Imprimez à l'identique le passage du texte sur la politique et le raisonnement compris entre « Il y a même » et « suivant leur idéologie! », ces deux segments inclus.

§ Texte source:
········

Après tout, ils ne doutent pas des découvertes des océanographes ou de l’existence d’autres galaxies. Peut-être y a-t-il certains types de discours où les gens ne veulent pas trouver la bonne réponse autant qu’ils veulent gagner le débat. Peut-être les humains raisonnent-ils pour des raisons autres que la recherche de la vérité —comme d’augmenter leur statut dans leur communauté, ou s’assurer qu’ils ne mettent pas en colère les chefs de leur tribu.

Or, on pourrait croire que la politique souffre du même travers: les électeurs seraient d’accord avec moi s’ils connaissaient mieux les faits. Sauf que les travaux de Kahan et d’autres psychologues de la cognition vont dans l’autre direction. C’est ainsi qu’on a appris ces dernières années qu’aux États-Unis, chez les partisans du parti républicain, la probabilité d’être climatosceptique est singulièrement plus élevée. Plus étonnant encore, le fait d’être républicain ET d’avoir une formation universitaire, renforce le doute à l’égard des changements climatiques!

Il y a même un volet mathématique à cette «découverte»: on teste deux groupes de gens, l’un qui croit au port d’armes en toutes circonstances, l’autre, opposé. On leur montre un tableau statistique simple sur l’impact de la réduction du port d’armes, qui nécessite un calcul simple pour en comprendre la conclusion... et les gens calculent le résultat différemment, suivant leur idéologie!

D’où le titre choisi par Ezra Klein pour son essai: la politique nous rend stupides. «Les gens ne raisonnaient pas pour avoir la bonne réponse, ils raisonnaient pour avoir la réponse qu’ils voulaient être vraie».

Les recherches de Kahan et d’autres confirment en fait ce que les psychologues avaient constaté par d’autres voies depuis longtemps: changer d’idéologie est difficile parce que, derrière toute idéologie, il y a des groupes d’amis, de connaissances, ainsi que des vedettes et des auteurs, auxquels nous nous identifions. Changer de croyance —ou de parti politique— implique de bouleverser tout cet équilibre mental: un choix douloureux.

Comment sortir de ce cercle de renforcement positif? Comment savoir si nos choix que nous croyons rationnels ne sont pas avant tout des biais de confirmation? Kahan conseille de se concentrer sur ce qui provoque le consensus, plutôt que ce qui provoque la polarisation. En science, ce pourrait être, par exemple, ce qui a mal fonctionné pour que le vaccin contre le virus du papillome humain provoque des débats aussi intenses, au contraire du vaccin contre l’hépatite B —pourtant aussi transmissible sexuellement.

Mais en politique, ça peut être plus difficile, nuance Kahan. «Essayez de trouver des désaccords qui ne sont menaçants ni pour vous ni pour votre groupe», et construisez la discussion à partir de là. Un conseil qui nécessite une grosse dose d’humilité: admettre d’abord que les choses auxquelles nous croyons ne sont pas des absolues.

········

§ Données de l'exercice:
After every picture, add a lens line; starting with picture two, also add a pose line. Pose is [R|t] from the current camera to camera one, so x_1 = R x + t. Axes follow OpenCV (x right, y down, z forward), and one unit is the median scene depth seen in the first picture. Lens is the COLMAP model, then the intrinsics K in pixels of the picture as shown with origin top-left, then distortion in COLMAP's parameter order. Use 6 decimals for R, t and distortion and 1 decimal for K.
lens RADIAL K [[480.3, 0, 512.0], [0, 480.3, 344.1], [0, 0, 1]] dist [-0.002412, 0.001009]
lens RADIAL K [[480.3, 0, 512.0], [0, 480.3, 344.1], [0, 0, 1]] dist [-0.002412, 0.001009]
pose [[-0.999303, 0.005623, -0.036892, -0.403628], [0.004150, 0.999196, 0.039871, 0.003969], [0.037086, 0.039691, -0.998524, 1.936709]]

········

§ Réponse:
Il y a même un volet mathématique à cette «découverte»: on teste deux groupes de gens, l’un qui croit au port d’armes en toutes circonstances, l’autre, opposé. On leur montre un tableau statistique simple sur l’impact de la réduction du port d’armes, qui nécessite un calcul simple pour en comprendre la conclusion... et les gens calculent le résultat différemment, suivant leur idéologie!